I greet the participants in the Meeting for Families that is taking place in Madrid this Sunday, together with the Cardinals, Bishops and priests who have accompanied them. In contemplating the mystery of the Son of God who came into the world surrounded by the love of Mary and Joseph, I ask Christian families to experience the loving presence of the Lord in their lives. I likewise encourage them, drawing inspiration from Christ’s love for humanity, to bear witness to the world of the beauty of human love, marriage and the family. Founded on the indissoluble union between a man and a woman, the family constitutes the privileged context in which human life is welcomed and protected from its beginning to its natural end. Thus, parents have the right and the fundamental obligation to raise their children in the faith and values which give dignity to human life. It is worthwhile working for the family and marriage because it is worthwhile working for the human being, God’s most precious creature. I have a special word for children, so that they may love and pray for their fathers and mothers and their siblings; to young people, so that encouraged by their parents’ love, they may follow generously their own vocation to marriage, priestly or religious life; to the elderly and the sick, so that they may find needed help and understanding. And you, dear spouses, may you always count on God’s grace so that your love may be increasingly fruitful and faithful every day. I entrust the outcome of this celebration to the hands of Mary, who “with her “yes’ she opened the door of our world to God” (Spe Salvi, n. 49). Many thanks and happy holidays!

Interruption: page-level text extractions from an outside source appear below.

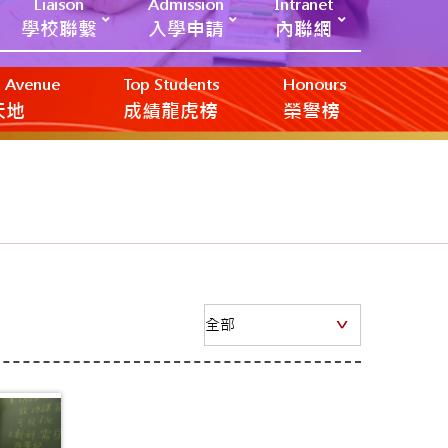
Liaison
Admission
Intranet
學校聯繫
入學申請
內聯網
ic Avenue
Top Students
Honours
創天地
成績龍虎榜
榮譽榜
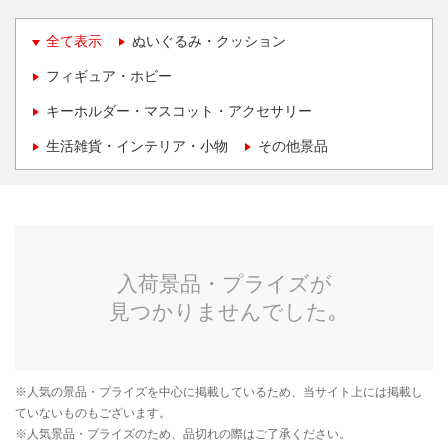
全て表示
ぬいぐるみ・クッション
フィギュア・ホビー
キーホルダー・マスコット・アクセサリー
生活雑貨・インテリア・小物
その他景品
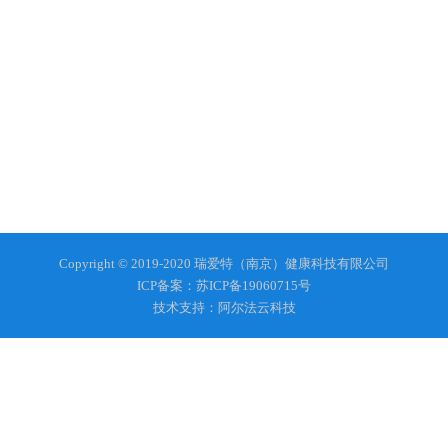
Copyright © 2019-2020 瑞爱特（南京）健康科技有限公司
ICP备案：苏ICP备19060715号
技术支持：阿尔法云科技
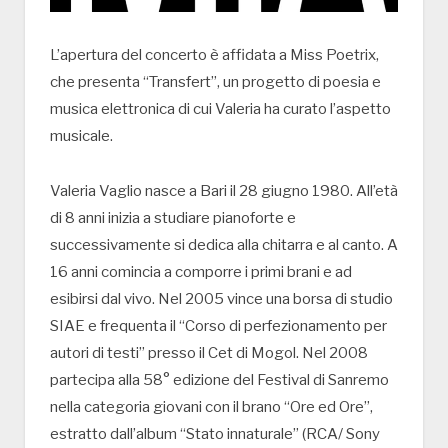
L’apertura del concerto è affidata a Miss Poetrix,
che presenta “Transfert”, un progetto di poesia e
musica elettronica di cui Valeria ha curato l’aspetto
musicale.
Valeria Vaglio nasce a Bari il 28 giugno 1980. All’età
di 8 anni inizia a studiare pianoforte e
successivamente si dedica alla chitarra e al canto. A
16 anni comincia a comporre i primi brani e ad
esibirsi dal vivo. Nel 2005 vince una borsa di studio
SIAE e frequenta il “Corso di perfezionamento per
autori di testi” presso il Cet di Mogol. Nel 2008
partecipa alla 58° edizione del Festival di Sanremo
nella categoria giovani con il brano “Ore ed Ore”,
estratto dall’album “Stato innaturale” (RCA/ Sony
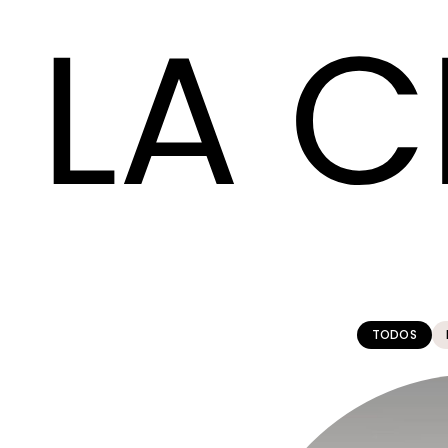
TODOS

Let us now turn to the Blessed Virgin, praying for the good of the family and for all the families in the world.

After the Angelus:

I offer a warm welcome to the English-speaking visitors gathered for this Angelus prayer. Today, in the heart of the Christmas Season, the Church celebrates the Holy Family of Jesus, Mary and Joseph. May the mystery of God’s love, made incarnate in the Child Jesus and reflected in the home of Mary and Joseph in Nazareth, dwell in your hearts and in your families throughout the coming year. Upon all of you I invoke an abundance of Christmas joy and peace!